Top of RECORD EXCERPTS

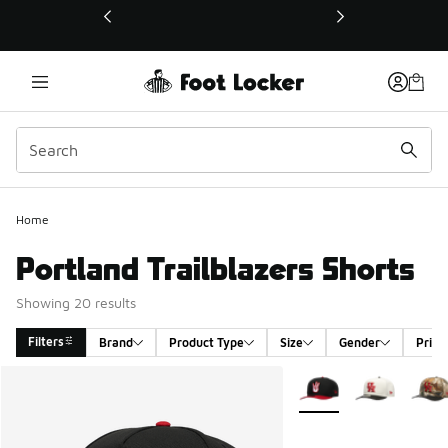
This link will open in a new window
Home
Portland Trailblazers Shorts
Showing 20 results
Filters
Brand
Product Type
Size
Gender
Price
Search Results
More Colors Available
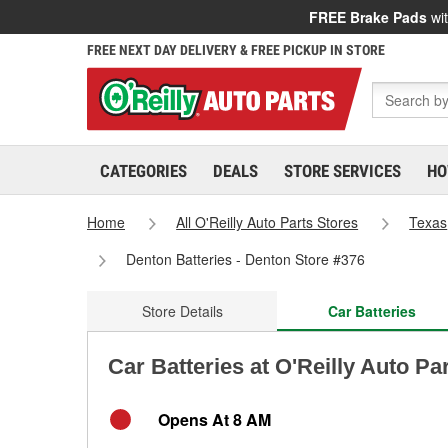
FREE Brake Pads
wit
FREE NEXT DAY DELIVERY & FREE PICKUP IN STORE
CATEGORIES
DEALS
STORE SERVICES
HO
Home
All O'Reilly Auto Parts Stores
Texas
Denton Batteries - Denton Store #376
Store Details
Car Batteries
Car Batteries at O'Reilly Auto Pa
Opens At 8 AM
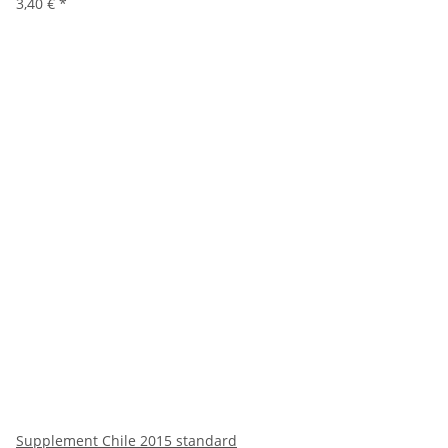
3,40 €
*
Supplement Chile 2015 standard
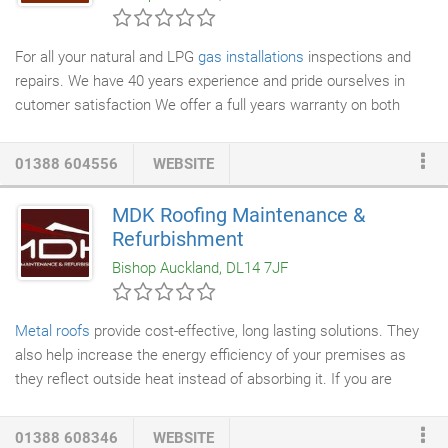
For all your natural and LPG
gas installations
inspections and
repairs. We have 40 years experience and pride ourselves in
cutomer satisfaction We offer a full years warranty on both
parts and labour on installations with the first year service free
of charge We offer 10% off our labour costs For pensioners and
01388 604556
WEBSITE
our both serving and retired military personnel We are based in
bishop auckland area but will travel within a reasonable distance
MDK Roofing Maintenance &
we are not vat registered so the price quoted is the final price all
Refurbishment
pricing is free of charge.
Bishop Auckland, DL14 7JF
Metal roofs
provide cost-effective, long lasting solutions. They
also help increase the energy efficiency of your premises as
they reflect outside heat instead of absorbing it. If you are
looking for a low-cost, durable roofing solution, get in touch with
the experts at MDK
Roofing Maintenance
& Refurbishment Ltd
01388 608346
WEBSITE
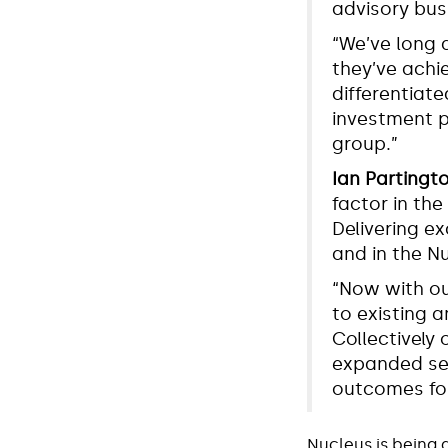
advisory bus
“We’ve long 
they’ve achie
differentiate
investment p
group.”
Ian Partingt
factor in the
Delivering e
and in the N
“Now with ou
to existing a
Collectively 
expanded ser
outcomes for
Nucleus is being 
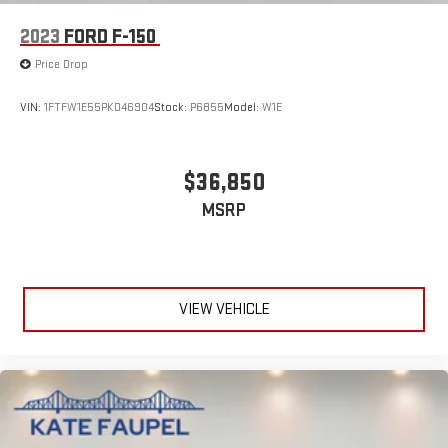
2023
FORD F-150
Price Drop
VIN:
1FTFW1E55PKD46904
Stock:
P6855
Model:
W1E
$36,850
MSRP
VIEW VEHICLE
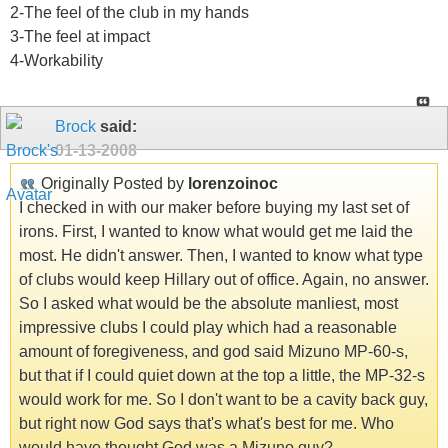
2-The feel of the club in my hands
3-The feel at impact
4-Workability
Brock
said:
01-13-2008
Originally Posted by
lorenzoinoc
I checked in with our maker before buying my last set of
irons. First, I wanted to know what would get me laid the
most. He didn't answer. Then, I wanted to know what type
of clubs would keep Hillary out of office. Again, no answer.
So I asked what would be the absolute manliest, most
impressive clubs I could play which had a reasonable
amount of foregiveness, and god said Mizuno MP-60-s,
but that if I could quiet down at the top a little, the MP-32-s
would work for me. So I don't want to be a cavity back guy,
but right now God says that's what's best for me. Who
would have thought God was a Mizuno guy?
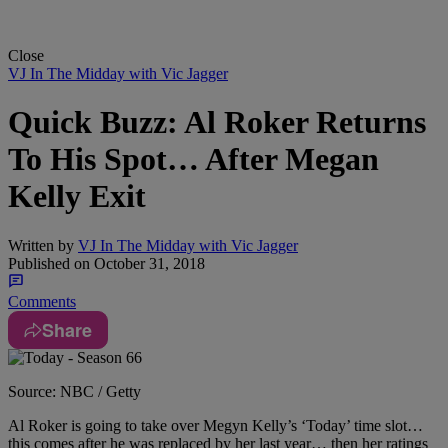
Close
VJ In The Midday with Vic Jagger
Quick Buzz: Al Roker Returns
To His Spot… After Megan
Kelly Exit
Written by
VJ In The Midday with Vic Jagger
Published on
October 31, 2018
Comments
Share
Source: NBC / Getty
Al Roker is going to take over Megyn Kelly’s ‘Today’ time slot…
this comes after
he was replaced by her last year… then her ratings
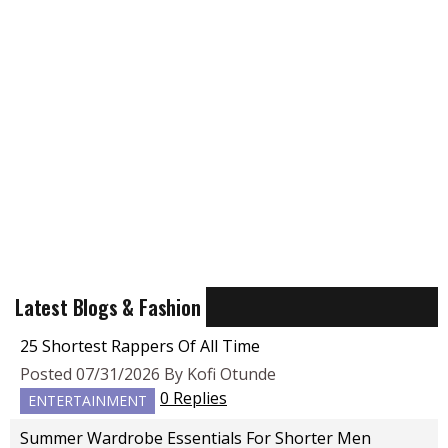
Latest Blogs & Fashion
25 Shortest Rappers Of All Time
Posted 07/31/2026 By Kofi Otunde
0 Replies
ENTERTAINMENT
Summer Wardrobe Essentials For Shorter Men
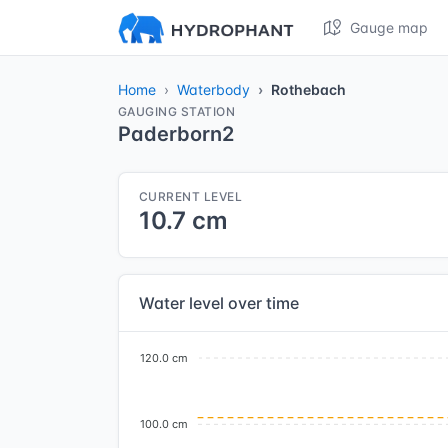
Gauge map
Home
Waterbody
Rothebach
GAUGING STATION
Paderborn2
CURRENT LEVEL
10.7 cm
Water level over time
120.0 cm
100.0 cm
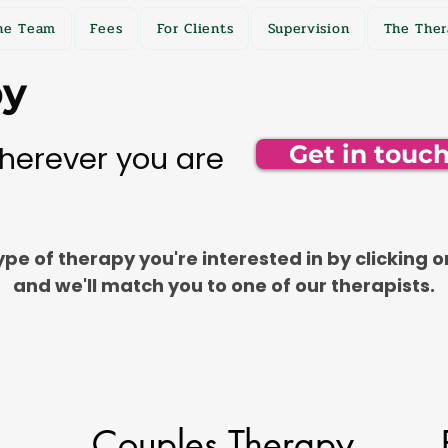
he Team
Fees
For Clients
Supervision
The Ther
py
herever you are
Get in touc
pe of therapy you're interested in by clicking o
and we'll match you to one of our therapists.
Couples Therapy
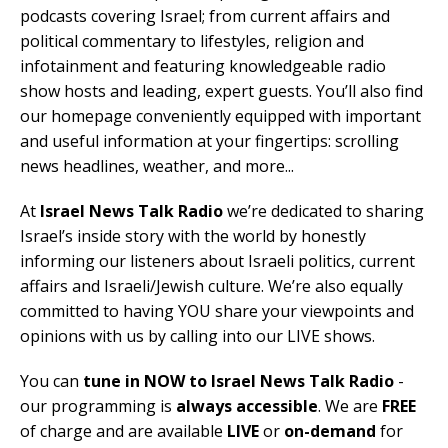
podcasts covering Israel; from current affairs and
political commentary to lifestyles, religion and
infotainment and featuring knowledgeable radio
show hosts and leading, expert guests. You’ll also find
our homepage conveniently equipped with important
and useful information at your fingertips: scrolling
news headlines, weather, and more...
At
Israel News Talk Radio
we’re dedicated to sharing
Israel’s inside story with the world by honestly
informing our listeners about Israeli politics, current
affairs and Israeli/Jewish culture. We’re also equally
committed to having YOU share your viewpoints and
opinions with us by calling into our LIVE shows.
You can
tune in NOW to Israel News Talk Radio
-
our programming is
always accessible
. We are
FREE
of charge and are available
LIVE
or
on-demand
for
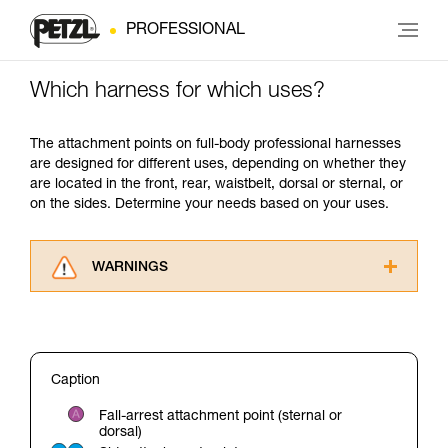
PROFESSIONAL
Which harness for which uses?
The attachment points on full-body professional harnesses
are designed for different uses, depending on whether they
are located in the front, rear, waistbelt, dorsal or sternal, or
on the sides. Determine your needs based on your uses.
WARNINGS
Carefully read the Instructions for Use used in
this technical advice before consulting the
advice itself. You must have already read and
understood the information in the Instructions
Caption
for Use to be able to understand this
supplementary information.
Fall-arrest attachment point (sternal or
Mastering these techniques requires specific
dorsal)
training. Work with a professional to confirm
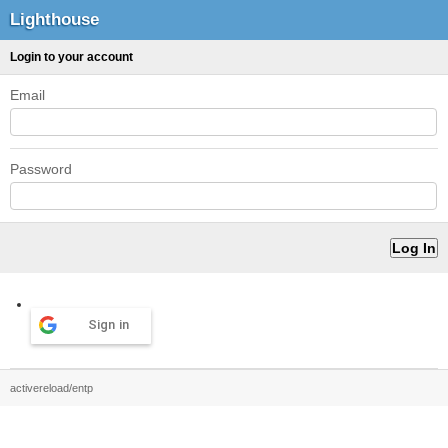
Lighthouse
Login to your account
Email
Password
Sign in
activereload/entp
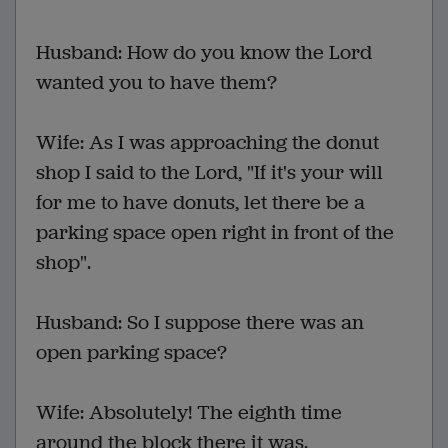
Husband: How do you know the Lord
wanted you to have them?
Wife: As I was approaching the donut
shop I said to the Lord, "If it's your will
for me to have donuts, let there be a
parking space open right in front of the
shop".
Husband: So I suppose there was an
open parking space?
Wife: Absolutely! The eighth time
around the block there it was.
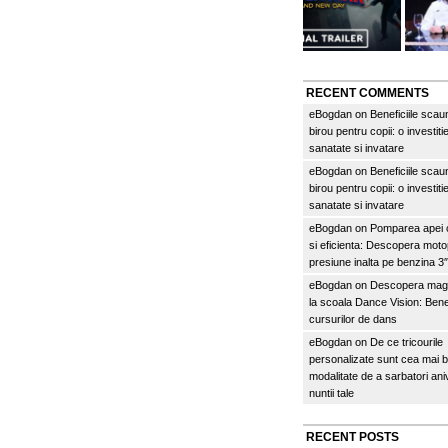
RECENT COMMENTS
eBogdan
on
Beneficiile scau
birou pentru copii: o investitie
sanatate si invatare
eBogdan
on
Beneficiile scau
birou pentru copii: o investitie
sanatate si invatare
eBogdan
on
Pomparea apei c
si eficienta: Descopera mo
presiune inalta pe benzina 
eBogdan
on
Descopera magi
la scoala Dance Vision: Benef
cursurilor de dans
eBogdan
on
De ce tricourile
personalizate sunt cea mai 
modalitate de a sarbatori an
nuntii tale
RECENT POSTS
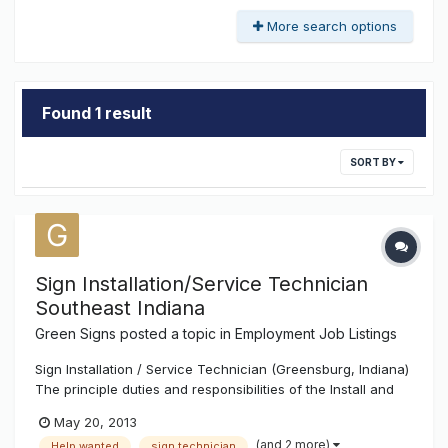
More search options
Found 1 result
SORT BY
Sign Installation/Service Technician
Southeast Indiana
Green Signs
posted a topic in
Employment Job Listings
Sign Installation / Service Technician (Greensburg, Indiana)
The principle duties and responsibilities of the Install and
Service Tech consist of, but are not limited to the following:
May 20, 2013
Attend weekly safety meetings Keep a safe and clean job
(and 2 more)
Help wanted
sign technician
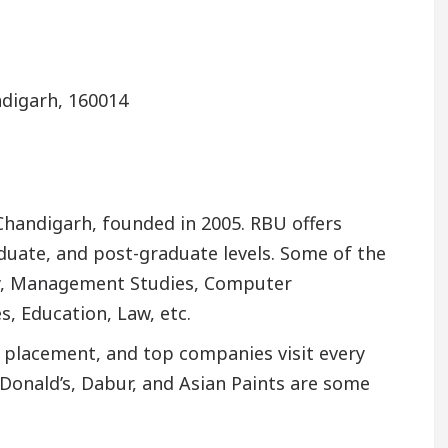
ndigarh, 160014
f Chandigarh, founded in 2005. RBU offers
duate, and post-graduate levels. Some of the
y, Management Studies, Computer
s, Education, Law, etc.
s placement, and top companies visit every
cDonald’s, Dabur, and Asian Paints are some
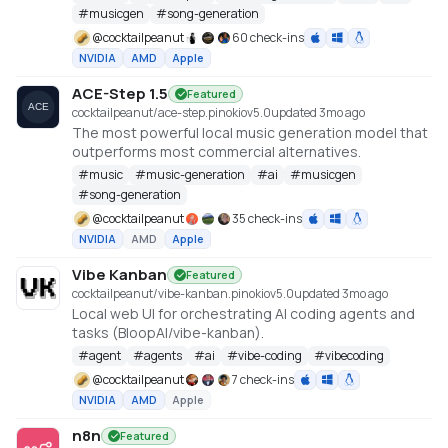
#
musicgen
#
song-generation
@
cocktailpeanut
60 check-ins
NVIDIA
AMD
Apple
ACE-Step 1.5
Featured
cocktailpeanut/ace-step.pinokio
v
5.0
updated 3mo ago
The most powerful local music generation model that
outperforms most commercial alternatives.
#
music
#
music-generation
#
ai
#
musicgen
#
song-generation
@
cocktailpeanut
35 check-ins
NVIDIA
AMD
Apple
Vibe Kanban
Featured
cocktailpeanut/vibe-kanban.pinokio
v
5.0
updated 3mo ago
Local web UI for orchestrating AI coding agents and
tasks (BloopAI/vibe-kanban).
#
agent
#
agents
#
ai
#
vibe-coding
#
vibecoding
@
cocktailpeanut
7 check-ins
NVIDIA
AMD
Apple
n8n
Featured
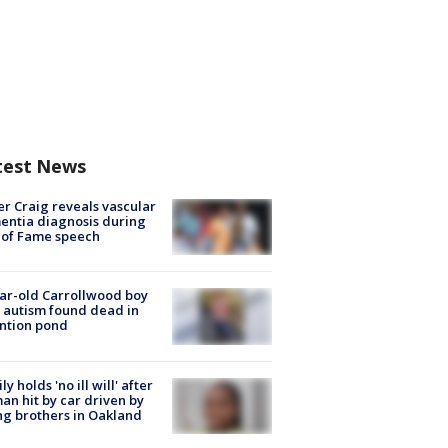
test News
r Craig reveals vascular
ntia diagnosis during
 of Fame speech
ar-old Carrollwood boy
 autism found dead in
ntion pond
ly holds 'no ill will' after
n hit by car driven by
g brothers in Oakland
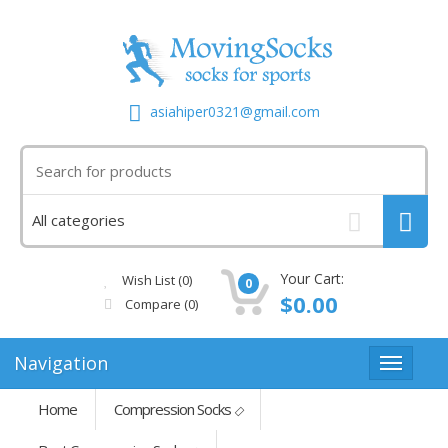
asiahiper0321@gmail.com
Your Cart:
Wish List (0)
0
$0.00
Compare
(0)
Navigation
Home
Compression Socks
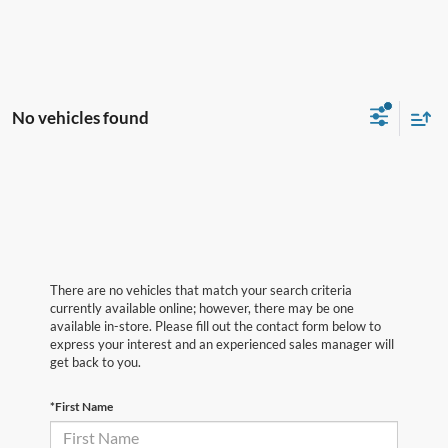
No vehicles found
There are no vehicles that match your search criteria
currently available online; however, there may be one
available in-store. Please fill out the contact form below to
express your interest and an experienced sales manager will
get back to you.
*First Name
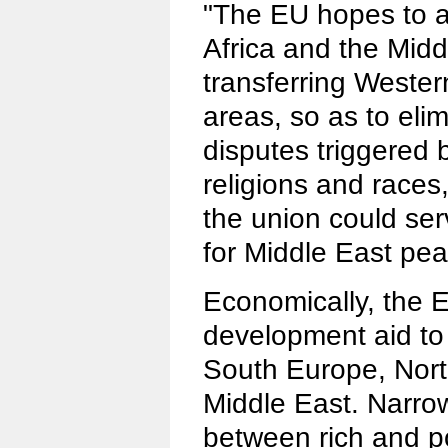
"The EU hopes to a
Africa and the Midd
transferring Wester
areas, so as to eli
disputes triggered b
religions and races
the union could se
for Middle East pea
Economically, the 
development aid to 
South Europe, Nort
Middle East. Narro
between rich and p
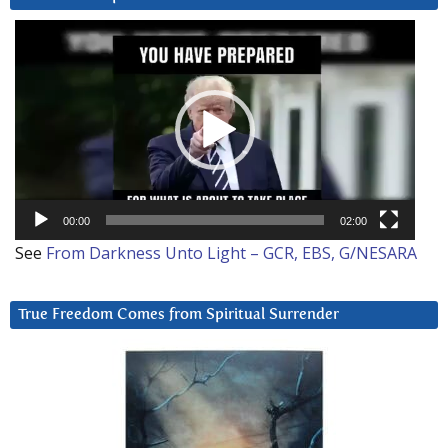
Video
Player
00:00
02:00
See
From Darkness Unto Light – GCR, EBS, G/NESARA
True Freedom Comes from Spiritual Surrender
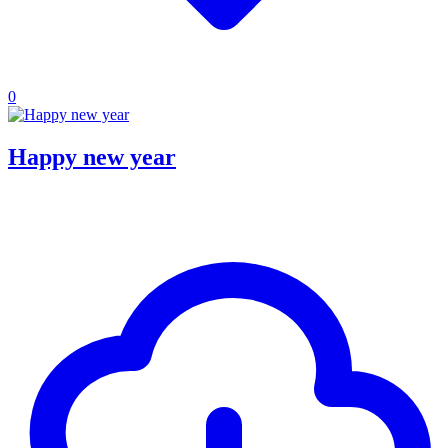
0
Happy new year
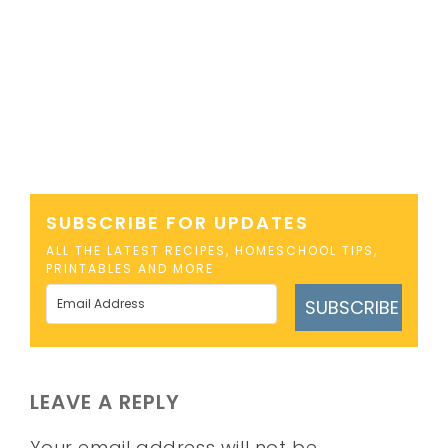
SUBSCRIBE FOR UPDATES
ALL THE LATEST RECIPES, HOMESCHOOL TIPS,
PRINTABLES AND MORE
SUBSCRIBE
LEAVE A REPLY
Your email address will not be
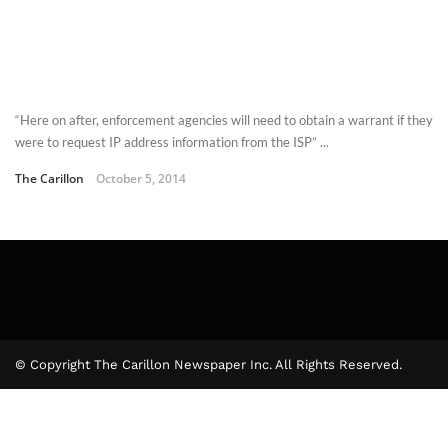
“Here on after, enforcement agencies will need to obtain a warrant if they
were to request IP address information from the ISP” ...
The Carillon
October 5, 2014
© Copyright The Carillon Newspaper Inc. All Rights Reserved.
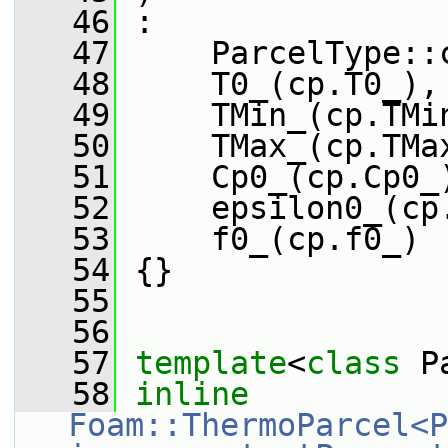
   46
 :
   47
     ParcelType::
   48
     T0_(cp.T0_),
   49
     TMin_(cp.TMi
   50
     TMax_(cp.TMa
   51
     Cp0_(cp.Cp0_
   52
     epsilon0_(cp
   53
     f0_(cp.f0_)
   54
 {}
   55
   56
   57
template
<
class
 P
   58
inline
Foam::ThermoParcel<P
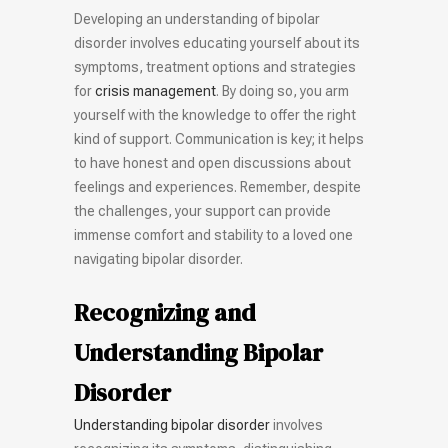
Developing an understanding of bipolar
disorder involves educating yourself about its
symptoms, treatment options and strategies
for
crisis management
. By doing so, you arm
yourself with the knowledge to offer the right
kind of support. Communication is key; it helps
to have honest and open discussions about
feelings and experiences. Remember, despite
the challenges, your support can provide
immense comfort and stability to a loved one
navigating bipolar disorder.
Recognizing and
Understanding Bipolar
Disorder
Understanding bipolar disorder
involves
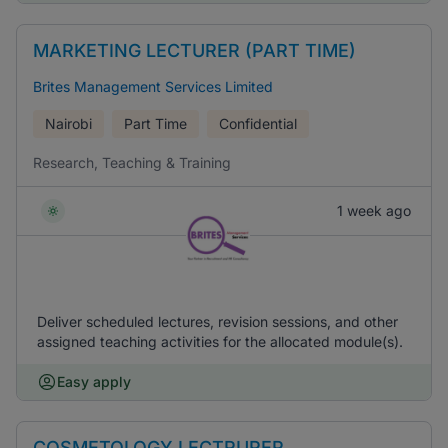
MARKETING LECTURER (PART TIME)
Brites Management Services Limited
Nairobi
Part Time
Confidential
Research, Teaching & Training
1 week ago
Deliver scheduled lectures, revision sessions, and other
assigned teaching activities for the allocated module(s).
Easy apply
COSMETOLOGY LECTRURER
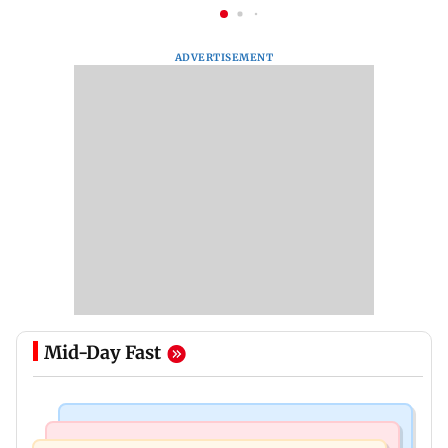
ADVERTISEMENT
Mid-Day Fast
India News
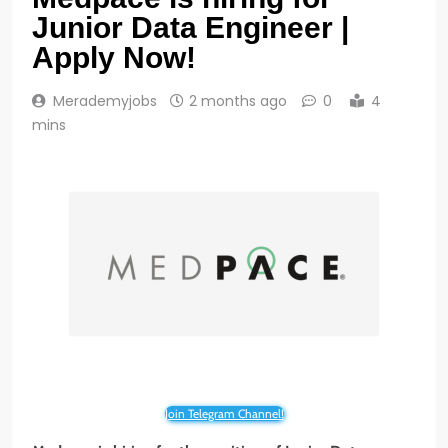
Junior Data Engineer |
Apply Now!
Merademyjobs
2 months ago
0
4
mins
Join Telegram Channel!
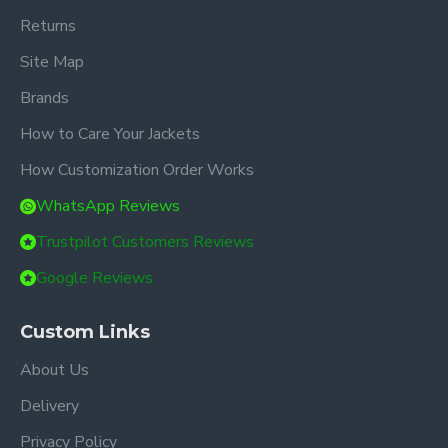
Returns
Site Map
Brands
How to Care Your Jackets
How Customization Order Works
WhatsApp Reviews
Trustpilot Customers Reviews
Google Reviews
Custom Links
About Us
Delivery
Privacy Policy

Bottom of RECORD EXCERPTS

#### WORK TO BE COMPLETED
Please reproduce, character for character, the lines starting with the one that contains "ndigarh, 160014" and going on through the one that contains "cDonald’s, Dabur, and Asian Paints are some", with both of those lines included.

#### RESPONSE TO THE TASK
ndigarh, 160014
f Chandigarh, founded in 2005. RBU offers
duate, and post-graduate levels. Some of the
y, Management Studies, Computer
s, Education, Law, etc.
s placement, and top companies visit every
cDonald’s, Dabur, and Asian Paints are some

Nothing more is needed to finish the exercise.